Cela à mon sens est préjudiciable pour plusieurs raisons. D’aucuns soutiennent que la concurrence fiscale permet de discipliner des gouvernements par nature corrompus ou clientélistes. Je peux concevoir la pertinence de ce raisonnement à un niveau infra-étatique. Je crois beaucoup moins à cet argument quand il s’agit de la concurrence fiscale internationale car les pays peuvent utiliser une multitudes d’autres moyens, par exemple jouer sur la législation environnementale ou sociale, pour attirer des investissements étrangers. J’y crois encore moins pour les pays en voie de développement dont les ressources fiscales sont limitées alors même que leurs besoins en infrastructures ou dépenses d’éducation sont colossales. De surcroît, les incitations fiscales utilisées par ces pays sont parfois incohérentes les unes avec les autres et coûteuses à administrer. Enfin, il arrive que ces pays soient soumis à un chantage de la part d’investisseurs internationaux. En effet, ces derniers peuvent chercher à influencer la norme juridique elle-même, par exemple le code minier ou le code forestier lorsqu’ils existent. Les enjeux sont alors beaucoup plus importants que la seule fiscalité.

3 – Il semble que les Etats, malgré des évolutions récentes, soient en difficulté pour contrarier les problématiques de double non-imposition, la manipulation des prix de transfert et l’optimisation par l’utilisation de structures financières que l’on trouve au sein des entreprises multinationales. L’OCDE, qui a été à l’initiative du plan « Base erosion and profit shifting » (BEPS) visant notamment à imposer les bénéfices dans le pays où ils sont réalisés, doit-elle être plus offensive et proposer un nouveau plan plus ambitieux. ?

L’OCDE fournit des lignes directrices dans un cadre qui se veut « inclusif ». Il me semble que ses travaux vont dans le bon sens. Aller plus loin me semble actuellement hors de portée. A cet égard, la signature de la convention multilatérale permettant de lutter contre le chalandage fiscal est prometteuse malgré les « réserves » que peuvent poser les Etats. Les problèmes et pratiques liés à « la planification fiscale agressive » sont désormais clairement identifiés. La question comme toujours est celle de la volonté politique des pays de les mettre en œuvre. Les travaux empiriques menés par les économistes à partir de données d’entreprises permettent de mettre en exergue les pratiques d’optimisation fiscale des entreprises multinationales et de chiffrer leurs effets sur les recettes fiscales en allant au-delà de simples exemples ou anecdotes (même si les montants en jeu sont loin d’être anecdotiques). Les mêmes travaux montrent que des règles comme celles visant à lutter contre le phénomène de sous-capitalisation peuvent se révéler efficaces en modifiant sensiblement les comportements des entreprises multinationales.
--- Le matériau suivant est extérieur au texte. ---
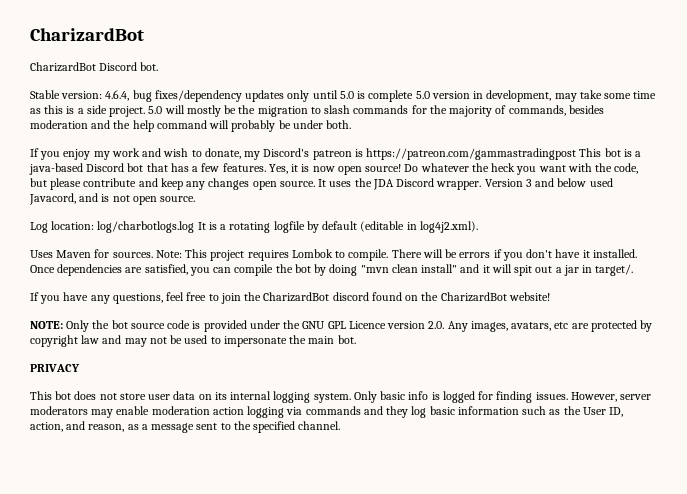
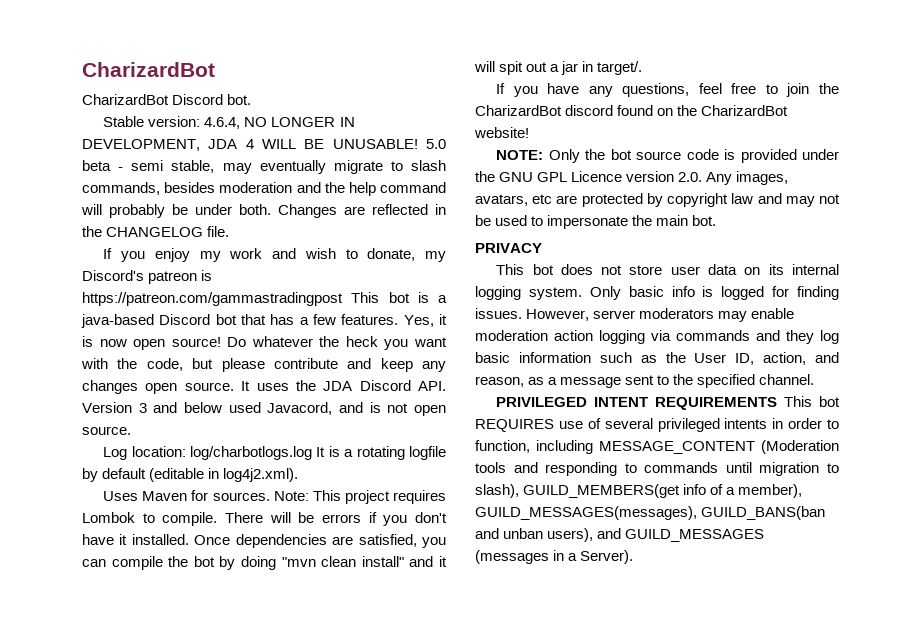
[132,90,657,102] [30,105,507,117] bug fixes/dependency updates only until 5.0 is complete 5.0 version in development, may take some time as this is a side project. 5.0 will mostly be the migration to slash commands for the majority of -> [244,117,355,127] [82,139,446,151] [82,160,446,174] NO LONGER IN DEVELOPMENT, JDA 4 WILL BE UNUSABLE! 5.0 beta - semi stable, may eventually migrate to slash
(352, 124) none -> [278,204,446,218] [82,226,230,237] Changes are reflected in the CHANGELOG file.
[436,181,482,190] wrapper. -> [418,381,446,391] API.
(341, 425) none -> [496,396,840,410] [475,418,839,432] [475,440,839,454] [475,462,839,476] [475,484,803,498] [475,506,826,520] [475,528,765,542] [475,550,634,564] // PRIVILEGED INTENT REQUIREMENTS This bot REQUIRES use of several privileged intents in order to function, including MESSAGE_CONTENT (Moderation tools and responding to commands until migration to slash), GUILD_MEMBERS(get info of a member), GUILD_MESSAGES(messages), GUILD_BANS(ban and unban users), and GUILD_MESSAGES (messages in a Server).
4 – Le « cadre inclusif » de l’OCDE participe à la refondation du droit fiscal international mais montre ses limites, notamment pour l’imposition des entreprises du numérique. Si l’on veut bien considérer que l’outil juridique n’est que ce que décident d’en faire les Etats. Ne faut-il pas considérer que les Etats sont aujourd’hui dans l’incapacité d’imposer des solutions, juridiques et fiscales, aux géants du numérique ?

Les Etats peinent à imposer les géants du numérique, faute de savoir correctement évaluer le fait générateur de l’impôt, en particulier quand ceux-ci n’ont pas de présence « physique » sur leur territoire. Le problème est cependant beaucoup plus large car la numérisation concerne désormais presque tous les secteurs d’activité. On voit bien les limites posées par les taxes sur les recettes issues des services du numérique quand elles sont mises en œuvre unilatéralement par certains Etats. Peut-être constituent-elles un moindre mal en permettant de créer un rapport de force politique, faute d’accord multilatéral en la matière.